When Pirlo delivers a performance of high quality we are reminded every minute of how England fail to produce players of that level. Quite simply that is untrue. Paul Scholes quit England because he never felt comfortable in the circus that surrounded the team. David Beckham quit top class football with years left in the tank because the LA circus called him. How very Premier League. And there you have it. England's Pirlos robbed from the country by a hyped up league and celebrity that became the curse of the modern game.
It is not because players cannot play football, it is because they are fundamentally distracted at every opportunity by something else.

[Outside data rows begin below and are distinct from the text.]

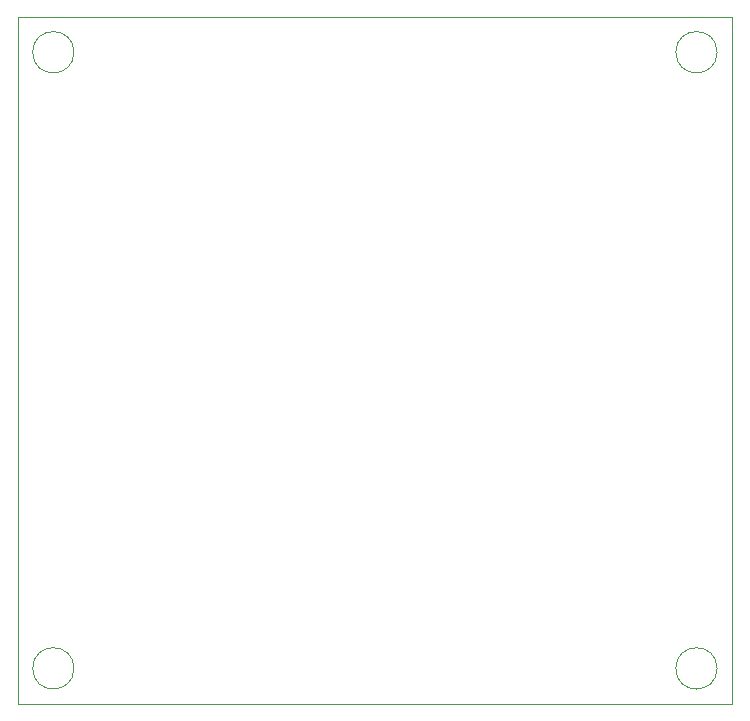
<source format=gbr>
%TF.GenerationSoftware,KiCad,Pcbnew,7.0.10*%
%TF.CreationDate,2024-06-28T17:48:14-04:00*%
%TF.ProjectId,LaserTank,4c617365-7254-4616-9e6b-2e6b69636164,rev?*%
%TF.SameCoordinates,Original*%
%TF.FileFunction,Profile,NP*%
%FSLAX46Y46*%
G04 Gerber Fmt 4.6, Leading zero omitted, Abs format (unit mm)*
G04 Created by KiCad (PCBNEW 7.0.10) date 2024-06-28 17:48:14*
%MOMM*%
%LPD*%
G01*
G04 APERTURE LIST*
%TA.AperFunction,Profile*%
%ADD10C,0.005000*%
%TD*%
G04 APERTURE END LIST*
D10*
X161564000Y-131239000D02*
G75*
G03*
X158064000Y-131239000I-1750000J0D01*
G01*
X158064000Y-131239000D02*
G75*
G03*
X161564000Y-131239000I1750000J0D01*
G01*
X107112000Y-131239000D02*
G75*
G03*
X103612000Y-131239000I-1750000J0D01*
G01*
X103612000Y-131239000D02*
G75*
G03*
X107112000Y-131239000I1750000J0D01*
G01*
X161564000Y-79073000D02*
G75*
G03*
X158064000Y-79073000I-1750000J0D01*
G01*
X158064000Y-79073000D02*
G75*
G03*
X161564000Y-79073000I1750000J0D01*
G01*
X107112000Y-79073000D02*
G75*
G03*
X103612000Y-79073000I-1750000J0D01*
G01*
X103612000Y-79073000D02*
G75*
G03*
X107112000Y-79073000I1750000J0D01*
G01*
X102362000Y-76073000D02*
X162814000Y-76073000D01*
X162814000Y-134239000D01*
X102362000Y-134239000D01*
X102362000Y-76073000D01*
M02*

</source>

We are led to believe this was no Baden Baden, but it no longer matters when, for the next two years, billions of pounds are fed into the English game to prop up a system that is flawed and hyped to the skies. There is no end in sight in this respect and you can build all the academies you wish.
Roy Hodgson got a nation believing against all logic that there could be something in the mysteries of modern football. The hand that guided Chelsea was not so much a mystery but the immense skills of Ramires at the Nou Camp. No England player felt relaxed enough to make the big moment happen like Ramires did for Chelsea.
It is not an English problem. It is a Premier League problem. The league is a machine that will inevitably keep the jewels at the less fashionable clubs hidden like collateral damage of a stealth bomber.
Ian Ayre was not alone in thinking that 'the product' does not need Bolton Wanderers. There is a famous player who suffers from England syndrome. Another of Chelsea's mysterious winners. Didier Drogba dispatched Chelsea's winning penalty against a German side in their own stadium with all the poise of a man England's critics would have you watch and follow.
When he steps outside his Premier League comfort zone - the Ivory Coast will give you a different take on his ability in the biggest of moments to take a penalty that matters.
England may build their way out of this particular funk with the changes in youth coaching that is 30 years overdue. It probably won't. £3bn of Sky and BT's money says it won't.